LLevando en bicicleta a mi hija Eloísa (5 años, 22 kilos), me siento como Atila sobre su mejor caballo.
Del centro de Badalona a Sant Andreu, al casal d’estiu, bajo el sol matinal.
La Central Térmica del Besòs es la primera batalla, después viene el edificio del Forum, o mejor dicho, el Pabellón Herzog. Luego, mientras cabalgo por la Rambla de Prim, cruzar la Gran Vía es el siguiente hito, que sorteo con total hidalguía.
Hasta que irrumpe, desde el pasado, la muela del juicio. La única que me queda, la que dijeron que ya no hacía falta sacar. Aparece. Se hace notar, me hiere. Se abre paso en mi encía y me perfora el cerebro.
A los 38 años. La maldita sigue ahí y vuelve a la carga.

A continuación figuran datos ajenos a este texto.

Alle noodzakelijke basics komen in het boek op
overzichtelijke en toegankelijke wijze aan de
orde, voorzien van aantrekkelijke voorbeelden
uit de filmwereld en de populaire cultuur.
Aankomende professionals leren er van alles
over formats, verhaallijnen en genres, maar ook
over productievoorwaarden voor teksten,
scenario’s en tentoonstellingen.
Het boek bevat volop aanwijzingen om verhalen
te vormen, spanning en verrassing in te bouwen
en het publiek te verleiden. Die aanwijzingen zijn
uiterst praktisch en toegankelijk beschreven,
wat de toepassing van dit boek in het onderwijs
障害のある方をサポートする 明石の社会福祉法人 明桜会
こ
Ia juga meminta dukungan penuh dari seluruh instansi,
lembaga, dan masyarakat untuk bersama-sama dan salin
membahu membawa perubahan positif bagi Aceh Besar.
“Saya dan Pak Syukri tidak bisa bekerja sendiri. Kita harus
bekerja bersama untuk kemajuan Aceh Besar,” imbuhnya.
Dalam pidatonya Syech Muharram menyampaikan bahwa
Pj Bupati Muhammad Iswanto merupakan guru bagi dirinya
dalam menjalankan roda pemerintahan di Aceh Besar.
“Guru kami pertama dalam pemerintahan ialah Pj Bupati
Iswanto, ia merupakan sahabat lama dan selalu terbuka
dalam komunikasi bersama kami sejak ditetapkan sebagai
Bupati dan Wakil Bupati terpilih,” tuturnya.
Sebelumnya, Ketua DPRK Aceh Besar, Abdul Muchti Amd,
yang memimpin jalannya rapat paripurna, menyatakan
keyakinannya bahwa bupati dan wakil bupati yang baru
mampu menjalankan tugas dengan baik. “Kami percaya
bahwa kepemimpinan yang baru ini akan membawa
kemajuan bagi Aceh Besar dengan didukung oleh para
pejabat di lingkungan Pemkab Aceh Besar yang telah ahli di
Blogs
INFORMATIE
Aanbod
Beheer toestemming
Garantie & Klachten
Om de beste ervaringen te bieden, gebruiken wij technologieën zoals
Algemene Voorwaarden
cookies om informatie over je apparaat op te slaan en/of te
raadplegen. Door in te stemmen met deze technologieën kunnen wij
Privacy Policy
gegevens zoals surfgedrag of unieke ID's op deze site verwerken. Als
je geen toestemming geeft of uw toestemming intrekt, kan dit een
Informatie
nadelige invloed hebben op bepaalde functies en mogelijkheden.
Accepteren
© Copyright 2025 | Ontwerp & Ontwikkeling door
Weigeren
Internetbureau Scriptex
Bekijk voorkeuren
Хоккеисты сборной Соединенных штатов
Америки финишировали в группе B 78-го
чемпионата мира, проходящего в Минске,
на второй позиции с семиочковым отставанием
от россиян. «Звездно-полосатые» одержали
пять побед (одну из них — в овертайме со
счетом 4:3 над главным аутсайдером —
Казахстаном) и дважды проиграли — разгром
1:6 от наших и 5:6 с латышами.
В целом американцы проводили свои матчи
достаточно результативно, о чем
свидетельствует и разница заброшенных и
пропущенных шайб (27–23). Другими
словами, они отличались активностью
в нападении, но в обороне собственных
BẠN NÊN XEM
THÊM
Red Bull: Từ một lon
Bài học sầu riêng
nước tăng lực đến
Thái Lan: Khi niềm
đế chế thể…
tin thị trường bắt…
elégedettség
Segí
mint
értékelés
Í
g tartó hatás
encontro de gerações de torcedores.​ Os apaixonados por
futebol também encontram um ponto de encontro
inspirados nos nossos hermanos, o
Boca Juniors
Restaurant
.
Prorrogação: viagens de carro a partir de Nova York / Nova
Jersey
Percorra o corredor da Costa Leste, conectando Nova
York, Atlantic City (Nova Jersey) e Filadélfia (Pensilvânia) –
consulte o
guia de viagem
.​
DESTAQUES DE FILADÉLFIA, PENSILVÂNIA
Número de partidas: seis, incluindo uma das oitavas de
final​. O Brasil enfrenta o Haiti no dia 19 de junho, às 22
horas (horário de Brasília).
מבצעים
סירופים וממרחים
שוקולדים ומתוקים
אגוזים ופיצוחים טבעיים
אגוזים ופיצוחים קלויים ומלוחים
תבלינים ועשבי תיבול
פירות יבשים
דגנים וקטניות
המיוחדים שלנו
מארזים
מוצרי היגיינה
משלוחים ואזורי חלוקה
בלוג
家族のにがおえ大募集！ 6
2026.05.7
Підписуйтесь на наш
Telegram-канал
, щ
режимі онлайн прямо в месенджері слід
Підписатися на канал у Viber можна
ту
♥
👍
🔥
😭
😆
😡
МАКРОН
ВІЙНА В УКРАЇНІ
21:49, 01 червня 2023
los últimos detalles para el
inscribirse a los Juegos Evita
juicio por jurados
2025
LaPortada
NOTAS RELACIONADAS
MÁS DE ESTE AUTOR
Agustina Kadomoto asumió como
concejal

Y me tira de cabeza a la tierra.
Cambio de marcha. Me queda la subida del final de la Rambla de Prim, cruzar la vía del tren y después es un tramo fácil hasta Fabra i Puig. Eloísa ya no pesa 22 kilos, sino 220. Aunque debo decir que el pedalier recién estrenado es una maravilla.
Entretanto, con la punta de mi lengua, provoco al monstruo agazapado que se esconde en el extremo derecho de mi mandíbula y sigo pedaleando como si nada.